━━ Provided passage ━━

Cyrus R. Vance Jr. is the Manhattan district attorney.
New smartphone technology is rendering our laws insufficient to protect public safety.
Last year, Apple and Google, whose software runs 96.7 percent of the world’s smartphones, announced they had re-engineered their operating systems with “full-disk” encryption — expressly so that they could no longer unlock their own products. In effect, the companies are now able to say: “We will no longer comply with judges’ orders to unlock passcode-protected phones, because we no longer can. ”
The Manhattan District Attorney’s office immediately and repeatedly engaged the companies, Congress and the public in a dialogue about how this new level of encryption inhibits the investigation and prosecution of everyday crimes. We documented how our office’s Cyber Lab was unable to execute search warrants for 125 iPhones, because the perpetrators — of murder, sex trafficking, assault and identity theft — used devices that even Apple can’t unlock. We explained why the encryption issue is particularly important to state and local law enforcement agencies, who prosecute more than 95 percent of all crimes committed in the United States and who rely on photos, videos and messages stored on lawfully seized devices to hold perpetrators accountable, deliver justice for victims and exonerate the innocent.
[Other perspectives: We think encryption allows terrorists to hide. It doesn’t.]
In a recently published report, my office — in consultation with cryptologists, technologists and law enforcement partners — has proposed a solution that we believe is both technologically and politically feasible: Keep the operating systems of smartphones encrypted, but still answerable to locally issued search warrants.

━━━
━━ Data excerpts ━━

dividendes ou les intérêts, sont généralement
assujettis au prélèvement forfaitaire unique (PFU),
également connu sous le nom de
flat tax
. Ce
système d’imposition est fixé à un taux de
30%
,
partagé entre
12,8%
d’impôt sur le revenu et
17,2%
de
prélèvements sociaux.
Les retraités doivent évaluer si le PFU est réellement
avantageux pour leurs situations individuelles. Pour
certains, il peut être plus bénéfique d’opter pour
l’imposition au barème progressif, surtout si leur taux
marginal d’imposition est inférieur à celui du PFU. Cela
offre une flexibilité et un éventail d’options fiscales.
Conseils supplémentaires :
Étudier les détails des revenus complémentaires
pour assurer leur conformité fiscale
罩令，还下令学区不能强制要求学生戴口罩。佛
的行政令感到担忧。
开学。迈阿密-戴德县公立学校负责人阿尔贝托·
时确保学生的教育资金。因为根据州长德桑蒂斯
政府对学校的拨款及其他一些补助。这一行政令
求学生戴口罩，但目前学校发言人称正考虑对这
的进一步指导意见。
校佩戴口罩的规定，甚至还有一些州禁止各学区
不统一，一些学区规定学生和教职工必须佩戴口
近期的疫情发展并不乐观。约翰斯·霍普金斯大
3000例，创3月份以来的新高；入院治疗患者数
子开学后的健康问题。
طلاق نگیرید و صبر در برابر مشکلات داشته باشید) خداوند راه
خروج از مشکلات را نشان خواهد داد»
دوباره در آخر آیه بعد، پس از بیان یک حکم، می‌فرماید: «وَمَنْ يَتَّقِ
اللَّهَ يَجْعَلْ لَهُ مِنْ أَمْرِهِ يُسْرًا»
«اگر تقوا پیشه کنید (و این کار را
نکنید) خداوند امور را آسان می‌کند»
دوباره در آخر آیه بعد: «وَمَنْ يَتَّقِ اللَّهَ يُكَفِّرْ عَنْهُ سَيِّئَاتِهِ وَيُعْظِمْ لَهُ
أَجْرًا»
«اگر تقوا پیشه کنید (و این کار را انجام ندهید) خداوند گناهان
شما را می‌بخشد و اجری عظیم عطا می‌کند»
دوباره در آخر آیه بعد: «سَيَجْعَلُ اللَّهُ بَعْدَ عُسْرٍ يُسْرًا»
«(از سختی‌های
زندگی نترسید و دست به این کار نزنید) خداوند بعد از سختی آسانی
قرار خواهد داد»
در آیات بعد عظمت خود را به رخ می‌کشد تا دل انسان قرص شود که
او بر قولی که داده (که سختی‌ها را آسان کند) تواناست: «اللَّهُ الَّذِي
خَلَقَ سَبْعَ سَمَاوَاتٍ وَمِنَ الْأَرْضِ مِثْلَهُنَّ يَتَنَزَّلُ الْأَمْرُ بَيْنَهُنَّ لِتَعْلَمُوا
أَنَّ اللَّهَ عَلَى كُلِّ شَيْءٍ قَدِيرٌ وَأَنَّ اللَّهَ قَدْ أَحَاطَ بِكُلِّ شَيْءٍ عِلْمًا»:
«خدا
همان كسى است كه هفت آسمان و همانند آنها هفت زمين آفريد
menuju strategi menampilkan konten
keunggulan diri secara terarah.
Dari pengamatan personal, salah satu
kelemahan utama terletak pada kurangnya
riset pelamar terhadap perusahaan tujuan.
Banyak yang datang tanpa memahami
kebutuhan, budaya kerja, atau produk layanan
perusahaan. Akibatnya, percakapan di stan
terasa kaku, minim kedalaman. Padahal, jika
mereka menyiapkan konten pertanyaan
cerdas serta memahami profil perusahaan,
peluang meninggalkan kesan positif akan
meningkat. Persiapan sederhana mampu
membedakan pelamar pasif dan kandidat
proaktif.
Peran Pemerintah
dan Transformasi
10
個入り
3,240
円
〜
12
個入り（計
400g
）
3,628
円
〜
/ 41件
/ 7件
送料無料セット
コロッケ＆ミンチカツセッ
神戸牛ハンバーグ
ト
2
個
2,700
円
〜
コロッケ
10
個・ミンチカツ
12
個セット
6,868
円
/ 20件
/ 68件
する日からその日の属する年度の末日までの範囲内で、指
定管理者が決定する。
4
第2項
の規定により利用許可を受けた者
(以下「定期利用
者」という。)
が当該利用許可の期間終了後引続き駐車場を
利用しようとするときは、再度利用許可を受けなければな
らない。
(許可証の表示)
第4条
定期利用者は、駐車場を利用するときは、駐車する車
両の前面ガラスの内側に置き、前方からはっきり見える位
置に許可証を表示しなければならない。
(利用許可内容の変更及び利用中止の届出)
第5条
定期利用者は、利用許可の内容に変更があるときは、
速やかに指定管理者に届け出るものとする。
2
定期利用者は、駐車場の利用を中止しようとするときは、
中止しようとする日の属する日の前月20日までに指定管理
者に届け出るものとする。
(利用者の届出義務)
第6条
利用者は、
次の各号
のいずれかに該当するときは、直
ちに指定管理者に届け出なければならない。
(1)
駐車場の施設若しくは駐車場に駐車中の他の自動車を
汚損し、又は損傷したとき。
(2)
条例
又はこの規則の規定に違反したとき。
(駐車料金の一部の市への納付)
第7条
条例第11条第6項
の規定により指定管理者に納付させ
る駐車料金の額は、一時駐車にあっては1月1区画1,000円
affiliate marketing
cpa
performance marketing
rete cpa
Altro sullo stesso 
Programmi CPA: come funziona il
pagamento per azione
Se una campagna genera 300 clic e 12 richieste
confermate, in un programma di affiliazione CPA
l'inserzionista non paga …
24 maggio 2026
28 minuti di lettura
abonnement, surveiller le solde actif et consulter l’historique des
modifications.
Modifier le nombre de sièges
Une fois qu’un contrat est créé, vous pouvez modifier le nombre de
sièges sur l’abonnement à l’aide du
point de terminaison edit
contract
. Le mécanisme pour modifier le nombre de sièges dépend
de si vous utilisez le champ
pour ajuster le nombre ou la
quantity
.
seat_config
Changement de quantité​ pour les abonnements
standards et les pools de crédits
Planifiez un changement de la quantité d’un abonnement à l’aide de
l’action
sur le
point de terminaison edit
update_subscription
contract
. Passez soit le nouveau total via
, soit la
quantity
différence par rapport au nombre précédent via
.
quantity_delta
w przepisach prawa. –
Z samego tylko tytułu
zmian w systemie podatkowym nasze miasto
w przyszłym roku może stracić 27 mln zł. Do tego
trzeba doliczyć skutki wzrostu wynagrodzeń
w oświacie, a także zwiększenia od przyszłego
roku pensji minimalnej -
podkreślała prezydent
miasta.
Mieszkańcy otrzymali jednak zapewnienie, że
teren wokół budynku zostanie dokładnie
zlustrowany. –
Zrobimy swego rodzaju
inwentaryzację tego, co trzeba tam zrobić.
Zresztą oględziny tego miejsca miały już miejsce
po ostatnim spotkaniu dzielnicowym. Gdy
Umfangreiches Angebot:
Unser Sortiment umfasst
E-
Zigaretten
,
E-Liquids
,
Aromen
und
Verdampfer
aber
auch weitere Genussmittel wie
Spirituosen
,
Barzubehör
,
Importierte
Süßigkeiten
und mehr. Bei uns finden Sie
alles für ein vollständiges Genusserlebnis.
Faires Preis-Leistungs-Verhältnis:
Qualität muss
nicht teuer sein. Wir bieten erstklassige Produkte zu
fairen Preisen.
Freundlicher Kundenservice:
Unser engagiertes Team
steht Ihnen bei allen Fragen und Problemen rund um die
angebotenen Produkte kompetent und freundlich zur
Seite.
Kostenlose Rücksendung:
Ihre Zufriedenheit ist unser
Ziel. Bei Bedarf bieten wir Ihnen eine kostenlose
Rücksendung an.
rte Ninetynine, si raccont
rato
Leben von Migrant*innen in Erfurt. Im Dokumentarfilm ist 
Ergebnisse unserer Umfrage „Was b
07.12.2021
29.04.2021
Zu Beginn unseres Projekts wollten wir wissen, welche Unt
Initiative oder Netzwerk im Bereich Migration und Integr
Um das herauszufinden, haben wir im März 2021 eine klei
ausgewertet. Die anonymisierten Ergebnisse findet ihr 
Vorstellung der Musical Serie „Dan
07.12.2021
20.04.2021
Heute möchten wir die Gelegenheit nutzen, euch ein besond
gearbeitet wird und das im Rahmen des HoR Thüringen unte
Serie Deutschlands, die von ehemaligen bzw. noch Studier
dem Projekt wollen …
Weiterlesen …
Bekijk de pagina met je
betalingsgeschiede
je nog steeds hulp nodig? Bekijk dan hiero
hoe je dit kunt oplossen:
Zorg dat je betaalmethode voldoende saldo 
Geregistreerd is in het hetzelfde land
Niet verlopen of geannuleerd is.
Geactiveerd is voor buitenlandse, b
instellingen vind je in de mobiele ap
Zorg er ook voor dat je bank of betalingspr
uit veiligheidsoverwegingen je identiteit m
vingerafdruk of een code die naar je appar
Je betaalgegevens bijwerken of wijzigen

━━━

Prompt A ▸
Output the encryption article's text between "The Manhattan District Attorney’s" and "exonerate the innocent.", inclusive.
Prompt B ▸
For each statement, answer yes or no according to the encryption article, and quote the words that decide it. (i) Software from Apple and Google runs 96.7 percent of the world's smartphones. (ii) State and local law enforcement agencies prosecute fewer than half of all crimes committed in the United States. (iii) The proposed solution would remove encryption from smartphone operating systems.
Work only from the encryption article, not from the entries.

Written solution A ▸
The Manhattan District Attorney’s office immediately and repeatedly engaged the companies, Congress and the public in a dialogue about how this new level of encryption inhibits the investigation and prosecution of everyday crimes. We documented how our office’s Cyber Lab was unable to execute search warrants for 125 iPhones, because the perpetrators — of murder, sex trafficking, assault and identity theft — used devices that even Apple can’t unlock. We explained why the encryption issue is particularly important to state and local law enforcement agencies, who prosecute more than 95 percent of all crimes committed in the United States and who rely on photos, videos and messages stored on lawfully seized devices to hold perpetrators accountable, deliver justice for victims and exonerate the innocent.

Written solution B ▸
(i) Yes: "Apple and Google, whose software runs 96.7 percent of the world’s smartphones"
(ii) No: "who prosecute more than 95 percent of all crimes committed in the United States"
(iii) No: "Keep the operating systems of smartphones encrypted, but still answerable to locally issued search warrants."